Gray Jays

The “Gray jay”, more officially known as the “Canada jay”, is used to to title a chapter in William’s book, Refuge. I chose this chapter because the Gray jay has some spiritual meaning to it all over the United States and Canada. It’s symbolized as a part of nature in a folk tale around the Maine/New Brunswick region, where it reflects actions done on it back to the person performing the action. Another representation is by the Ojibwa/Cree tribes in Northern Michigan/Southern Canada surrounding Lake Superior, where trickster gods would take form as the Gray Jay and aid humans. Gray jays are curious birds and are known to interact with humans on many occasions, with no indication of fear.

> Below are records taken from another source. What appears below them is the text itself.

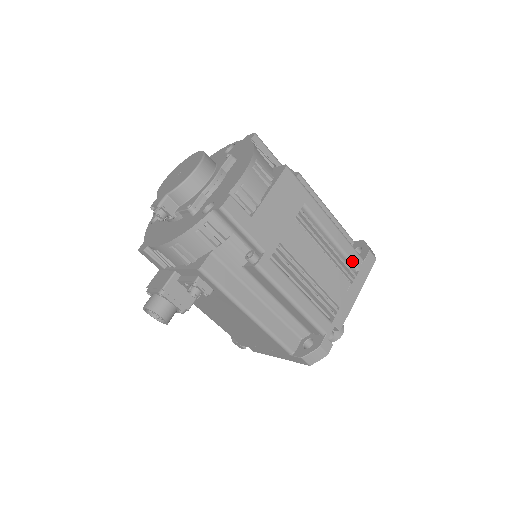
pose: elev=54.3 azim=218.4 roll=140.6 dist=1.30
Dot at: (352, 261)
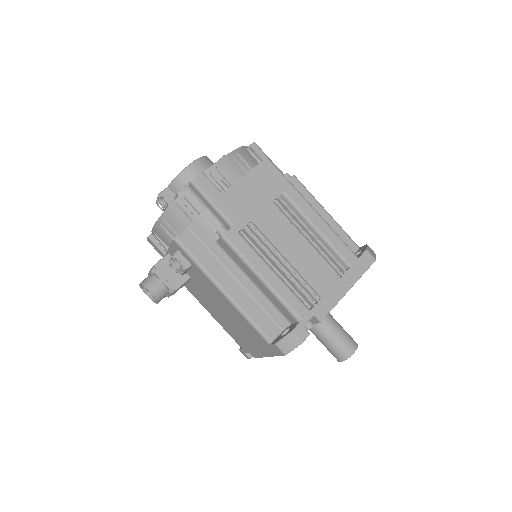
Dot at: (342, 255)
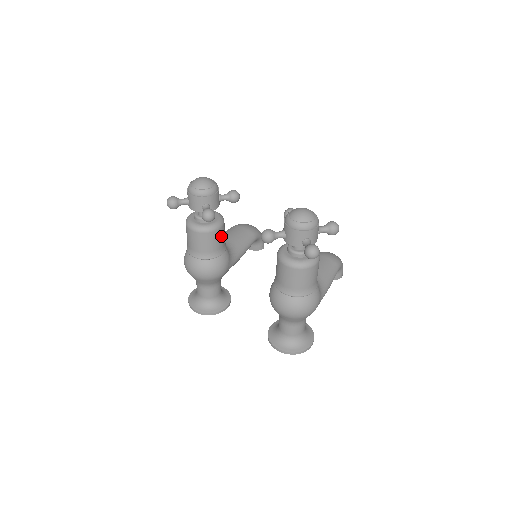
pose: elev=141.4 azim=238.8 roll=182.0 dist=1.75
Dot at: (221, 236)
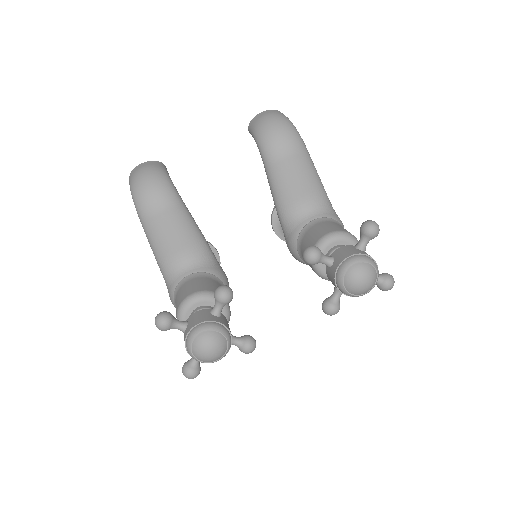
Dot at: occluded
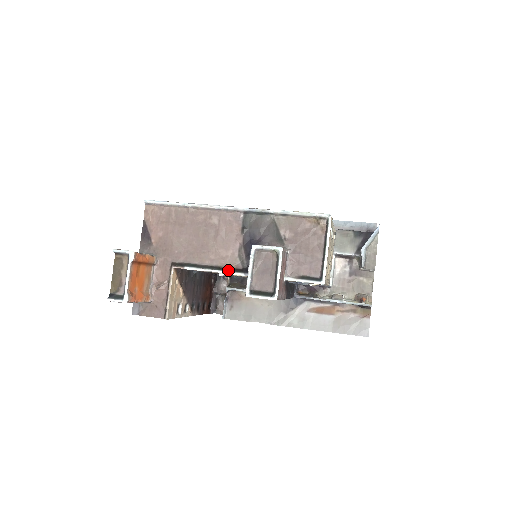
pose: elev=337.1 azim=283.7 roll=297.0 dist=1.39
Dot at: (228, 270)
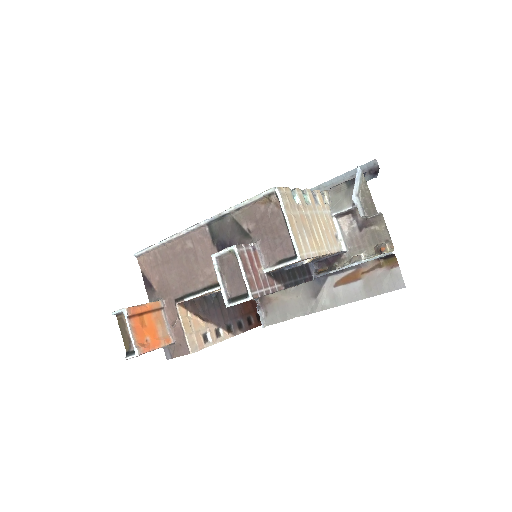
Dot at: (217, 286)
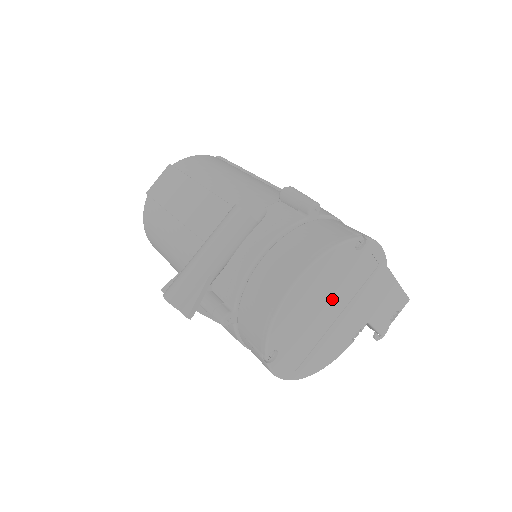
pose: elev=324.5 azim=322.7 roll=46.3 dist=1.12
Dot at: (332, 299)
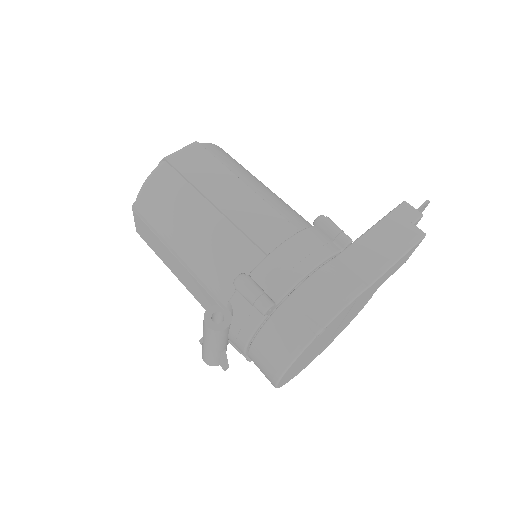
Dot at: occluded
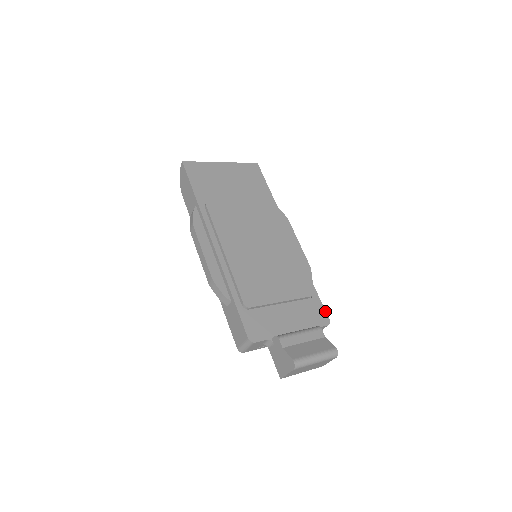
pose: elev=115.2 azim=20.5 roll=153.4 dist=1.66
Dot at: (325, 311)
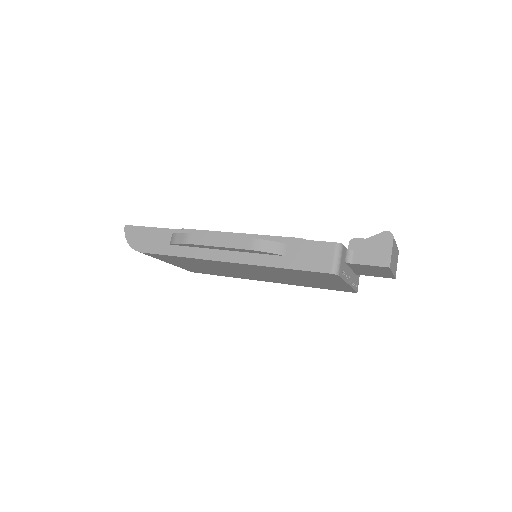
Dot at: occluded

In this chapter, the Tempest family is mourning the pour health of the family matriarch (Terry’s mother). She is willing to let go and to have a peaceful death, despite still suffering with her battle from cancer.  I believe the Gray jay is used to title the chapter as it represents the mother of the story. Many Gray jays have a short lifespan and are known to represent the health of the surrounding ecosystems. As the lake level has began its own treatments, the mother remains with very poor health and only continues to weaken as she does not want the treatments and wishes to pass away. The methods of trying to treat her condition only make her feel worse, but in comparison, the treatment of the lake fixed the flooding of the lake but ended up displacing many birds around the environment. Much like the Gray jay, she represents the land around her and everyone in the Tempest family knows it as well.